# PROVIDED RECORDS start

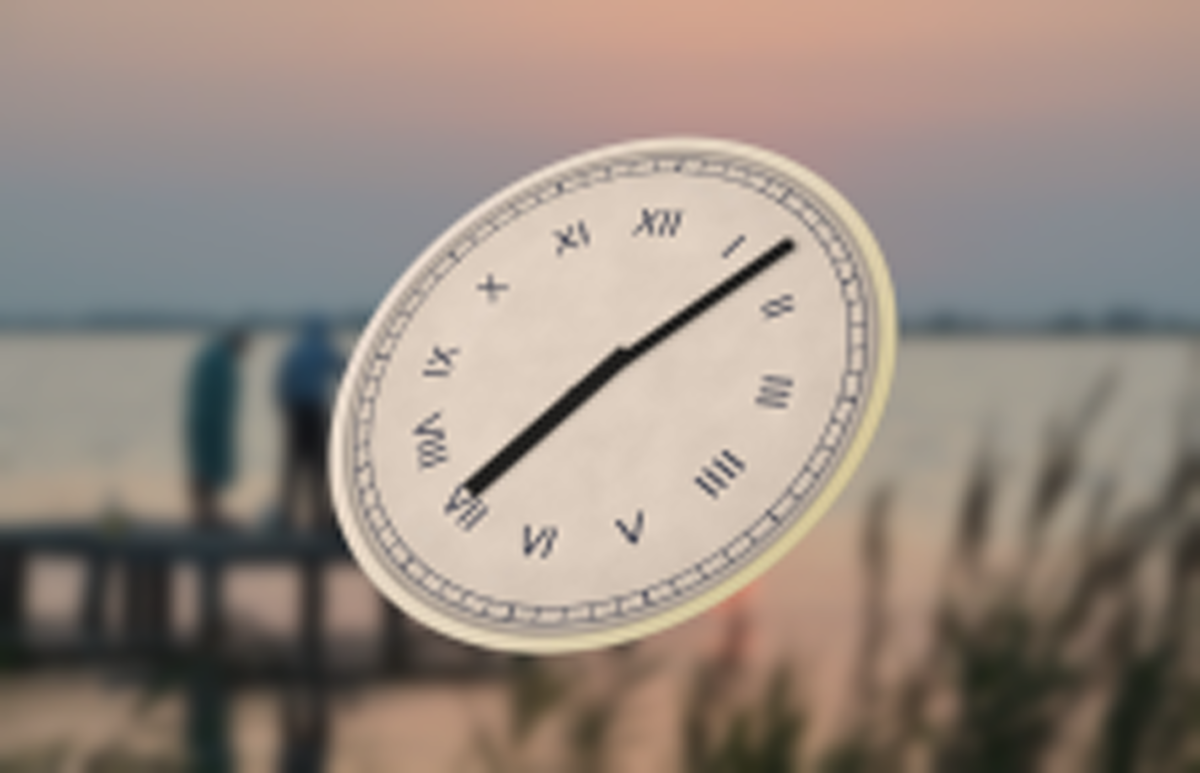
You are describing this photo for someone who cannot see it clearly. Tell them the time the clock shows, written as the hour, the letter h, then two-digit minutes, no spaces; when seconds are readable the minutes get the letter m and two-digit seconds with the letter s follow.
7h07
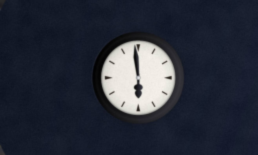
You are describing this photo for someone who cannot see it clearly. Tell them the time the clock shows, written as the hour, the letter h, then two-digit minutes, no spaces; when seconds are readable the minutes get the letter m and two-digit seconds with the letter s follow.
5h59
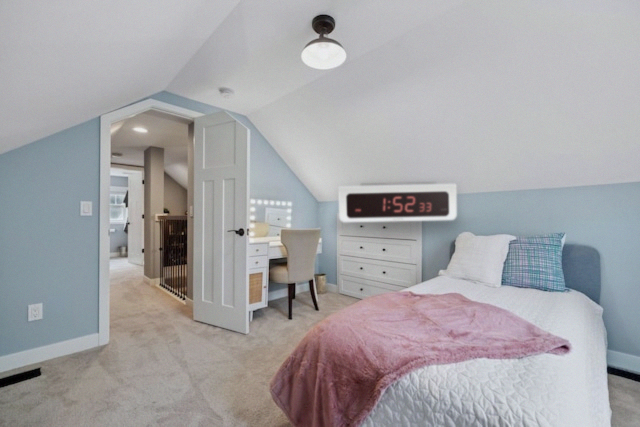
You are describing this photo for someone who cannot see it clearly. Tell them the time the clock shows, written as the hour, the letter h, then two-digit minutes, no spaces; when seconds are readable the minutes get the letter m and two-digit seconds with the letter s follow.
1h52
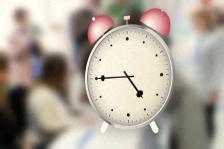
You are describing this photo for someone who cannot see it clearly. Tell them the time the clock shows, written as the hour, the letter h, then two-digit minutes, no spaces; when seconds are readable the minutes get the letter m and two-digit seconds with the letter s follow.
4h45
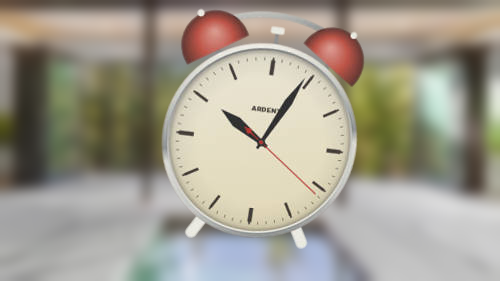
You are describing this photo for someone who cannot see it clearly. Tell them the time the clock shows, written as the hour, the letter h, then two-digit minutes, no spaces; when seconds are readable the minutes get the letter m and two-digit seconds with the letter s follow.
10h04m21s
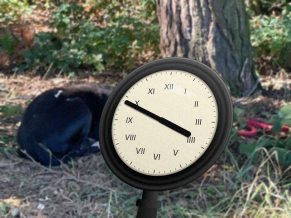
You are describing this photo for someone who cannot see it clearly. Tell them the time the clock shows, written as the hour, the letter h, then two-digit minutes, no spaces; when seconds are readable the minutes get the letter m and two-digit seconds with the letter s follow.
3h49
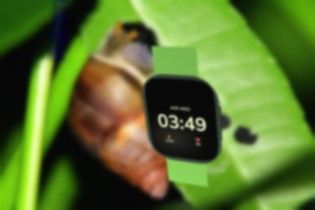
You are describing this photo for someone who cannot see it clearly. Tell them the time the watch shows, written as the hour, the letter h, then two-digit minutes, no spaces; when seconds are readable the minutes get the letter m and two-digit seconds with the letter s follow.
3h49
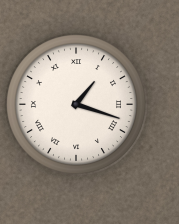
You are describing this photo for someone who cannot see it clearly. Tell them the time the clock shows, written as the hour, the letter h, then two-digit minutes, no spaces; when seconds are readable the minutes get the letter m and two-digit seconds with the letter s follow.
1h18
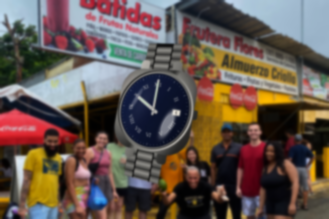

# PROVIDED RECORDS end

* [AIM]
Return everything from the line containing "time the watch" down to the end of the rows above, without changing a character. Leave the pictures out.

* [ANSWER BELOW]
You are describing this photo for someone who cannot see it clearly. Tell them the time the watch shows, written as the hour, the letter h, then two-digit minutes, no spaces; when seconds are readable the minutes get the letter m and two-digit seconds with the letter s follow.
3h49
You are describing this photo for someone who cannot see it clearly. Tell them the time the clock shows, written as the hour, the letter h, then two-digit minutes, no spaces; when seconds are readable the minutes get the letter m and two-digit seconds with the letter s follow.
1h18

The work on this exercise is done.